Oracle Ordered To Lower Damages Claim On Google
CWmike writes "Oracle has been ordered to lower its multibillion-dollar claim for damages in its patent infringement lawsuit against Google and its Android operating system, court papers show. Oracle's expert 'overreached' in concluding that Google owed up to $6.1 billion in damages for alleged infringement of Oracle's Java patents, U.S. District Court Judge William Alsup said Friday in a sternly written order. The 'starting point' for Oracle's damages claim should be $100 million, adjusted up and down for various factors, he said. At the same time, Google was wrong to assert that its advertising revenue is not related to the value of Android and should therefore not be a part of Oracle's damages, the judge wrote. He also warned Google, 'there is a substantial possibility that a permanent injunction will be granted' if it is found guilty of infringement."
What are the chances that Google will:
1) alter the way the Dalvik VM works such that the same source will execute differently, although producing the same results, so that app developers code continues to work, or
2) launch a new language for developing Android apps, but with a conversion tool to take existing source and turn it into whatever the new language looks like (some other variant on c/java/whatever...lets face it they're all practically identical nowadays)?
And THAT is the answer to the question "why did Google not buy Sun". It is cheaper to just some nickels and dimes now. And I guess they didn't need Solaris.
Who the heck then will invest for capital intensive research like medicine and semi-conductor fab tech?
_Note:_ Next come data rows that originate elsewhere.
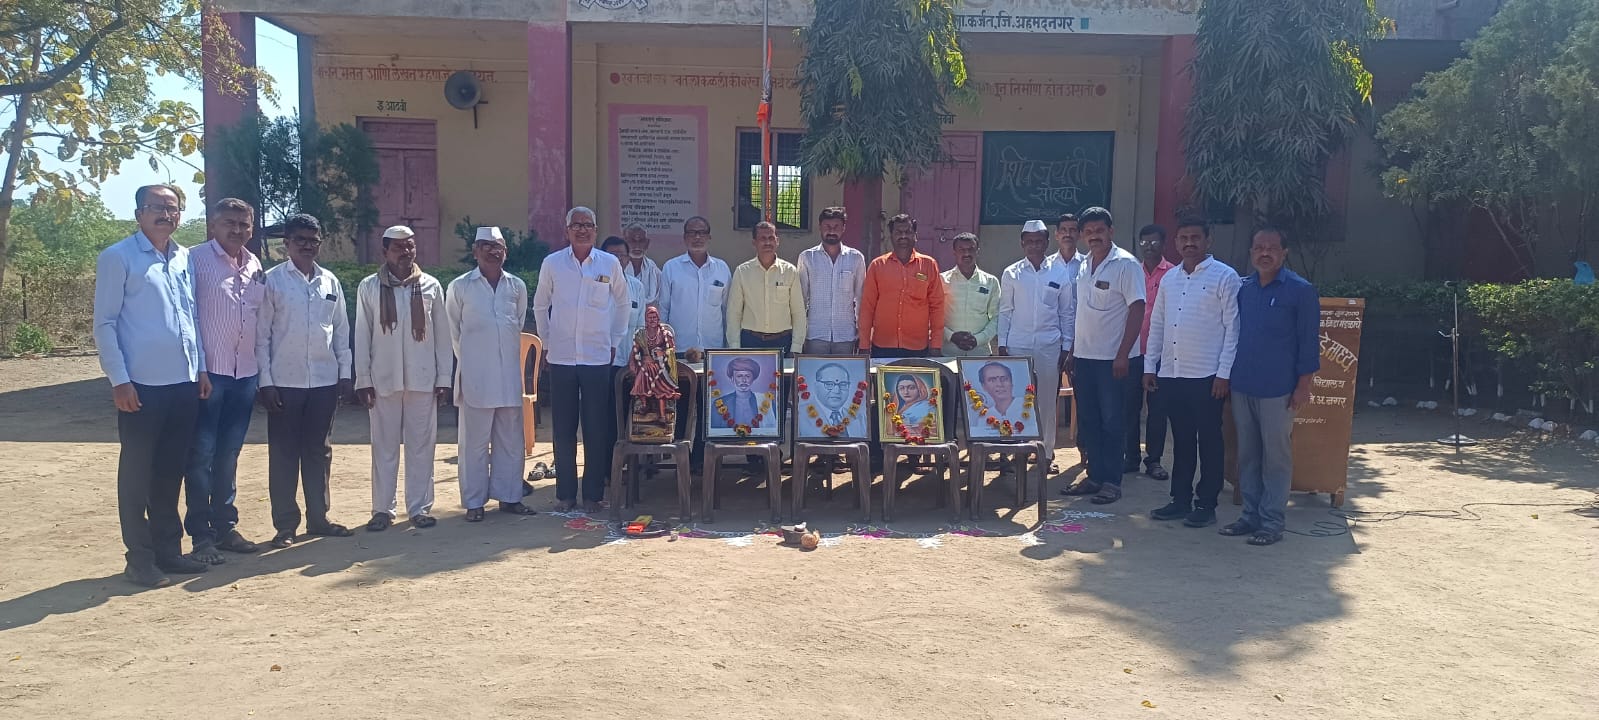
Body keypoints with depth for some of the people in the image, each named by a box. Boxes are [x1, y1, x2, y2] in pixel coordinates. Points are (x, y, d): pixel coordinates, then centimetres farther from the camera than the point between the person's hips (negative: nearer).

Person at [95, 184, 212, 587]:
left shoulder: (184, 259, 12)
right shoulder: (117, 258, -4)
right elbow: (104, 324, -7)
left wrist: (201, 368, 12)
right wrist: (119, 380, -12)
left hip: (184, 383, 6)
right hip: (141, 385, -5)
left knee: (172, 470, 13)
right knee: (137, 472, 4)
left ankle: (168, 548, 23)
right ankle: (140, 558, 12)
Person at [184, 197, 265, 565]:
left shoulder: (255, 266, 13)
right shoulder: (197, 259, -4)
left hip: (245, 373, 5)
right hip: (208, 371, -5)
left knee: (228, 455, 13)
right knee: (202, 455, 0)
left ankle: (225, 527, 21)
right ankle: (201, 535, 7)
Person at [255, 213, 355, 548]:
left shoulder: (330, 282, 7)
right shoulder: (272, 280, -3)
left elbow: (341, 330, 11)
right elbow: (261, 334, -4)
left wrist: (345, 372, 6)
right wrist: (265, 381, -8)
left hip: (324, 381, 3)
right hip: (285, 382, -3)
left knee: (319, 452, 11)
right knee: (284, 455, 4)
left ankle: (318, 517, 21)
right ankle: (285, 524, 13)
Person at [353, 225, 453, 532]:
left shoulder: (431, 286, 4)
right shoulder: (368, 287, 3)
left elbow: (442, 334, 5)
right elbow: (362, 335, 3)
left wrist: (444, 377, 1)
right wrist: (363, 379, -2)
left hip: (422, 378, 0)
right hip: (383, 379, 0)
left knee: (421, 445, 5)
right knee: (384, 446, 6)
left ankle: (419, 507, 14)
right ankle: (383, 508, 15)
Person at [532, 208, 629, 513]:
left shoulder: (610, 263, 2)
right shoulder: (552, 263, 2)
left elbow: (621, 303, 13)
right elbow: (540, 306, 13)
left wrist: (615, 341, 11)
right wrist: (547, 342, 10)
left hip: (598, 357, 0)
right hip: (561, 357, 0)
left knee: (597, 429, 2)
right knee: (563, 429, 5)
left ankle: (593, 494, 12)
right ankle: (565, 494, 15)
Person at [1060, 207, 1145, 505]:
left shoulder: (1126, 264, -10)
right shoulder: (1084, 266, 11)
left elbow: (1137, 310, -13)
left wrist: (1123, 355, -17)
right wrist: (1072, 349, 14)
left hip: (1112, 358, -7)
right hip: (1084, 357, 7)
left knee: (1112, 422, 1)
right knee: (1089, 420, 11)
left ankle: (1111, 481, 9)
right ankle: (1095, 476, 21)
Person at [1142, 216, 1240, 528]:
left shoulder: (1224, 276, -5)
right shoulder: (1169, 279, 12)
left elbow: (1233, 327, -8)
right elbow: (1157, 325, 15)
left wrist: (1224, 373, -12)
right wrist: (1150, 367, 10)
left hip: (1207, 376, -5)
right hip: (1171, 374, 5)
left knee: (1209, 441, 4)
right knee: (1181, 440, 13)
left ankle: (1206, 504, 12)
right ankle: (1181, 499, 22)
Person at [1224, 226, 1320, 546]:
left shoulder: (1300, 291, -5)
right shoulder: (1242, 289, 9)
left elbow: (1309, 341, -6)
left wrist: (1303, 385, -10)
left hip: (1277, 390, -5)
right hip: (1241, 387, 5)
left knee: (1276, 456, 2)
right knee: (1247, 454, 11)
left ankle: (1271, 522, 9)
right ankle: (1250, 515, 20)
Perhaps you're looking at it backwards. With patents out of the picture, there will be a need to do things much, much cheaper and innovation will drive towards increasing efficiency rather than how to protect your monopoly. I love it when the drug argument is used regarding patents. I just answer sarcastically: yeah, because acetyl salicylic acid (more commonly known as Aspirin) which has been out of patent since forever is a real money-loser. You will never find generic/store brand painkillers containing this product. Here ends the sarcasm. Pharmacy companies complain about all the billions it takes to make a new drug and fail to mention that drugs still sell long after the patents expire. It's not like Lipitor has been pulled from the shelves (patent just expired recently). Yeah there's competition - so what? For every Coke there's a Pepsi, for every McDonalds there's a Burger King. Suck it up and earn your money like everyone else.
Seven puppies were harmed during the making of this post.
I'm ready to kill all software patents. Does Android compete with Oracle? (No, Oracle doesn't market phones or tablets and never will.) Does Android compete with Microsoft. (Not really.) Does Android compete with Apple. (No, if you want an iPhone you're not going to buy an Android phone and vice versa.) Did anybody other than Google put in the effort to create Android and deserve the rewards for doing so? (No, they just want to collect money for doing nothing more than filing a patents that they don't even use in this market.)
Who loses when all of these patents are enforced. (We, the public, do - Big Time!)
"It's the height of ridiculousness to say for those 9 lines you get hundreds of millions."
I am inclined to think that if Oracle wins this, then there are going to be a lot of other places that are going to end being afraid of utilizing Java in the future... which could spell the effective end of Java as a mainstream programming language (although it obviously wouldn't die completely), which can't possibly be good for oracle.
File under 'M' for 'Manic ranting'
"Just wait for your competitor to do it for you, burning billions in the process, then manufacture it yourself at a cheaper price - you don't have R&D money to recoup - and undercut them to death." This accurately describes China's approach to saving R&D expenses.
I'd just like to be the first to say, "fuck Oracle".
I'm sorry to inform you but you are too late.
I dream of a nation where a man is not judged by his skin color but by an number assigned by a credit rating agency.
In the case of patents, actually, most of the US statutory principles behind patentability have their roots in judicial decisions stretching back almost 200 years in some cases, all of which stem from the Constitutional provision empowering Congress "To promote the Progress of... useful Arts, by securing for limited Times to... Inventors the exclusive Right to their respective... Discoveries."
Subsequent to various court decisions, Congress chose to codify most of those decisions in particular ways to further define certain requirements. There are a few cases where court decisions were countermanded by Congressional action, such as 35 USC 112, sixth paragraph, and the bit in 35 USC 103(a) about "patentability shall not be negatived...," but for the most part, when it comes to patentability, Congress has just gone along with what the courts have said.
That's where you are wrong. In a common law system, which US civil law is largely based on, law is created by the decisions of judges rather than the legislature.